▸ Request:
Restate exactly the lines from the top of the listing below to the line containing "puissent vous identifier"; the remaining lines are not wanted.

▸ Stored data:
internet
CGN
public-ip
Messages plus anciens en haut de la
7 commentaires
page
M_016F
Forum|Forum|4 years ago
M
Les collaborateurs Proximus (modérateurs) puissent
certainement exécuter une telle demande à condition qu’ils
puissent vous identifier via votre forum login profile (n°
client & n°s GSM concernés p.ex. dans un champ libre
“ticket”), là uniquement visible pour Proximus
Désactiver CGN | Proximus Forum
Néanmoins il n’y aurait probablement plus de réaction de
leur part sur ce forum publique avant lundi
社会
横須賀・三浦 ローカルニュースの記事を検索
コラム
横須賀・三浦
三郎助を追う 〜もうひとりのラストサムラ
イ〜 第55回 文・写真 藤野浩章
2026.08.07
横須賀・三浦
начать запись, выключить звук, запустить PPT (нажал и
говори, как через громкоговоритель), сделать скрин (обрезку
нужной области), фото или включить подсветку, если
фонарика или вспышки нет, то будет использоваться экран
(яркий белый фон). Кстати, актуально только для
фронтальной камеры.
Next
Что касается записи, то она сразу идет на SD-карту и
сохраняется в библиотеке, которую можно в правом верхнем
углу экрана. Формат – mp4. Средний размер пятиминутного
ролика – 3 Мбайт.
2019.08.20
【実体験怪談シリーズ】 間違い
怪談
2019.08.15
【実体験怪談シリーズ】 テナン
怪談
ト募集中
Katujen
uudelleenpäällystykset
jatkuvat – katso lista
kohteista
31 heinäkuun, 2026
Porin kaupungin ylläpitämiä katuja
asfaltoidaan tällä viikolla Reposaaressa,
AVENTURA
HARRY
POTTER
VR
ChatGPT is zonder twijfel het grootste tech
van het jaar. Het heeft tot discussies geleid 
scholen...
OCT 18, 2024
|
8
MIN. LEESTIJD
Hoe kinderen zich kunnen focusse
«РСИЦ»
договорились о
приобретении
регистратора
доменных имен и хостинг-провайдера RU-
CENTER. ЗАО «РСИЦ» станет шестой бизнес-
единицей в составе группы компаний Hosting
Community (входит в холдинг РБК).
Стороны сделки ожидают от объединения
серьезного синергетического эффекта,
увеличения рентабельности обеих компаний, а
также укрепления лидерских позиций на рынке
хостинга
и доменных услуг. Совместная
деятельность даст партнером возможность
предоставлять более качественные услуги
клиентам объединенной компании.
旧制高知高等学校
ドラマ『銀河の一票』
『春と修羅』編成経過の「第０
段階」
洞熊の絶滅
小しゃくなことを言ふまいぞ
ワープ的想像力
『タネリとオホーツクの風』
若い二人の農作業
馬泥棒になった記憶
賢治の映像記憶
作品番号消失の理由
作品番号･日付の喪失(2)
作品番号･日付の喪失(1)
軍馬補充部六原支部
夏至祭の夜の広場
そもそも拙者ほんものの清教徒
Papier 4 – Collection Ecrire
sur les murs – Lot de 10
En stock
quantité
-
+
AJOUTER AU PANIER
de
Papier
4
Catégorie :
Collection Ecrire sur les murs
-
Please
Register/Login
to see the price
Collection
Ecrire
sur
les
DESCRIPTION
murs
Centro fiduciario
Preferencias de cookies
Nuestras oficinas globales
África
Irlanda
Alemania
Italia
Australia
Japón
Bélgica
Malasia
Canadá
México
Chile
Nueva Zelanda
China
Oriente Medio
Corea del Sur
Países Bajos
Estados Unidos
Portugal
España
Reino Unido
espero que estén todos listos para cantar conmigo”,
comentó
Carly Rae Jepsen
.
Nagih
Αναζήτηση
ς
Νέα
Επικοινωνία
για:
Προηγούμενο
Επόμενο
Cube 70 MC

▸ Answer for this exercise:
internet
CGN
public-ip
Messages plus anciens en haut de la
7 commentaires
page
M_016F
Forum|Forum|4 years ago
M
Les collaborateurs Proximus (modérateurs) puissent
certainement exécuter une telle demande à condition qu’ils
puissent vous identifier via votre forum login profile (n°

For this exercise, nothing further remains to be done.